What could possibly go wrong? The property was a large one, with multiple owners, all from the same family, and the lawyer even had a Punomoc for some of them too. Nema Problema, all would be ok. And so it was with the initial purchase of two thirds of the property – at least initially. Having completed the transaction he then announced that there was a Mala Problema (Little Problem, sometimes referred to as a ‘Problemcic’ in Nema Problema legal speak), that the other part of the property could not be bought. But Nema Problema, he would sort it. As we waited, a late night phone call from Belgrade four years later from a woman claiming 22,000 euro from me as I had bought a house in which she had a share, and she had received nothing.

Oh yes, I forget her, the lawyer told me reassuringly, you will have to pay. After I threatened to insert a Nema Problema the size of a prize-winning marrow in a place the sun don’t shine, that problem went away. There were many other hurdles on the way until ELEVEN years later, we finally got the ownership. But only of the two thirds – the rest remains not for sale.

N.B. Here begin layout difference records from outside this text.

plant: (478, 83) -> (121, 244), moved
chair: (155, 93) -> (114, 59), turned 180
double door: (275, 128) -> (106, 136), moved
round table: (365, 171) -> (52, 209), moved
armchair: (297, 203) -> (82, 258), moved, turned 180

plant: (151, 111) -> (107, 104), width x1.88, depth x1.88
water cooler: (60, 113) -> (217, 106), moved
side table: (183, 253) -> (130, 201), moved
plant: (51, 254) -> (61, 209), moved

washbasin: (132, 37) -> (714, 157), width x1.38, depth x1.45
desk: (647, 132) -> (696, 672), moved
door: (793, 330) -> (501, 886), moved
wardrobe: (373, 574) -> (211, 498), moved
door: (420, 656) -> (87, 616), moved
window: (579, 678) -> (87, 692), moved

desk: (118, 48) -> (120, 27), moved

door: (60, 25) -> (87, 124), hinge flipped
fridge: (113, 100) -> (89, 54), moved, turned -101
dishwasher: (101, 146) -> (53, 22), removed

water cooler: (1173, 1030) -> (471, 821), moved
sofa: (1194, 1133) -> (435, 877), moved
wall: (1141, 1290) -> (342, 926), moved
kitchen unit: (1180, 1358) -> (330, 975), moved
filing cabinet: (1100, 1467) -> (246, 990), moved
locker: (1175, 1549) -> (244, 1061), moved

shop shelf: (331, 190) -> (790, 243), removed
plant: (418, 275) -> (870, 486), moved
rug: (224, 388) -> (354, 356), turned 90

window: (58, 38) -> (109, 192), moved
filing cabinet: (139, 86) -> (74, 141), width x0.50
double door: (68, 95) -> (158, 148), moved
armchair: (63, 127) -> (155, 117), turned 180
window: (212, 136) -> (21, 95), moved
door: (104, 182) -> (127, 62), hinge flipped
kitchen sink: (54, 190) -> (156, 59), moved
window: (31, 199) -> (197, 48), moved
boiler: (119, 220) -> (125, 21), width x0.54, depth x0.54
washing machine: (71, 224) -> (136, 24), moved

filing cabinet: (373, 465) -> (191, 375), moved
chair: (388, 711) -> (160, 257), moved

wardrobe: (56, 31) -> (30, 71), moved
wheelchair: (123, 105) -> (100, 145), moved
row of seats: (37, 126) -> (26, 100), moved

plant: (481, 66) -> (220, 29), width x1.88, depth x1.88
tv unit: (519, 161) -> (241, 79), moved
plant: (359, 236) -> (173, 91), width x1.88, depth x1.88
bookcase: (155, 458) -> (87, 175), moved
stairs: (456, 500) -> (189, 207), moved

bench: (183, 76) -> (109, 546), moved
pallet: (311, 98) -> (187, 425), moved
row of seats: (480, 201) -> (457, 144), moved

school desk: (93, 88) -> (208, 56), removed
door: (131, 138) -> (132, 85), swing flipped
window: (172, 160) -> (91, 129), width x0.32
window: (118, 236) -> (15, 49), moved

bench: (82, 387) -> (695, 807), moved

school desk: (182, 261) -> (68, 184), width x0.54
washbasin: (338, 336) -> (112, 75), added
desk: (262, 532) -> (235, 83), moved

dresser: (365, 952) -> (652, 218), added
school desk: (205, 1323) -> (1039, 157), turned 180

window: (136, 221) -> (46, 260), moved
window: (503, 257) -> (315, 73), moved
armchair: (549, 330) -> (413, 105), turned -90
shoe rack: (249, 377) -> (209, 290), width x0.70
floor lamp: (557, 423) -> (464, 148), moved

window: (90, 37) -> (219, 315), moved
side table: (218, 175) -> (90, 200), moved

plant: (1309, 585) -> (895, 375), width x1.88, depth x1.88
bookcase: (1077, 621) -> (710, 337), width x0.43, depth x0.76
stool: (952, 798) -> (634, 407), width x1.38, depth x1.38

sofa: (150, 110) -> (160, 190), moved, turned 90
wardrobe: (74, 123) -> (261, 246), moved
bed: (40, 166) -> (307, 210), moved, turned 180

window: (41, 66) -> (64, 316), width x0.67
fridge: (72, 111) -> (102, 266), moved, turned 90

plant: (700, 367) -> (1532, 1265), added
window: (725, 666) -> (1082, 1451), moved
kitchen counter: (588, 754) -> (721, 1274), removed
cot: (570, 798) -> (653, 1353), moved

Naive? Perhaps. Too trusting? Certainly. In the minority? Not at all. During my time as a real estate agent, I was constantly astounded by the number of people who came to the island for a couple of days, found a property to buy, then left a Punomoc with the lawyer and – even more trustingly – a Punomoc with me at the bank, so that I could complete the transaction. At one point I had something like 700,000 euro in various accounts, which I could legally have withdrawn, and then disappeared.

Those scary days are now over, and buying property in Croatia is a much more transparent and safer experience a decade later, but is it wrong to write about such ‘sensationalist’ stories? I don’t think so, it is real life, and I think a little criticism on occasion – if properly heeded – is a positive thing, and can even lead to positive change.

Not that I expect it to in this case, because no sooner will I hit publish than the torrents of abuse will start. For a foreigner criticising Croatia or things Croatian, even when done in a constructive manner, is still a taboo.

It is one of the reasons (among many others) that this country is sadly struggling to move forward.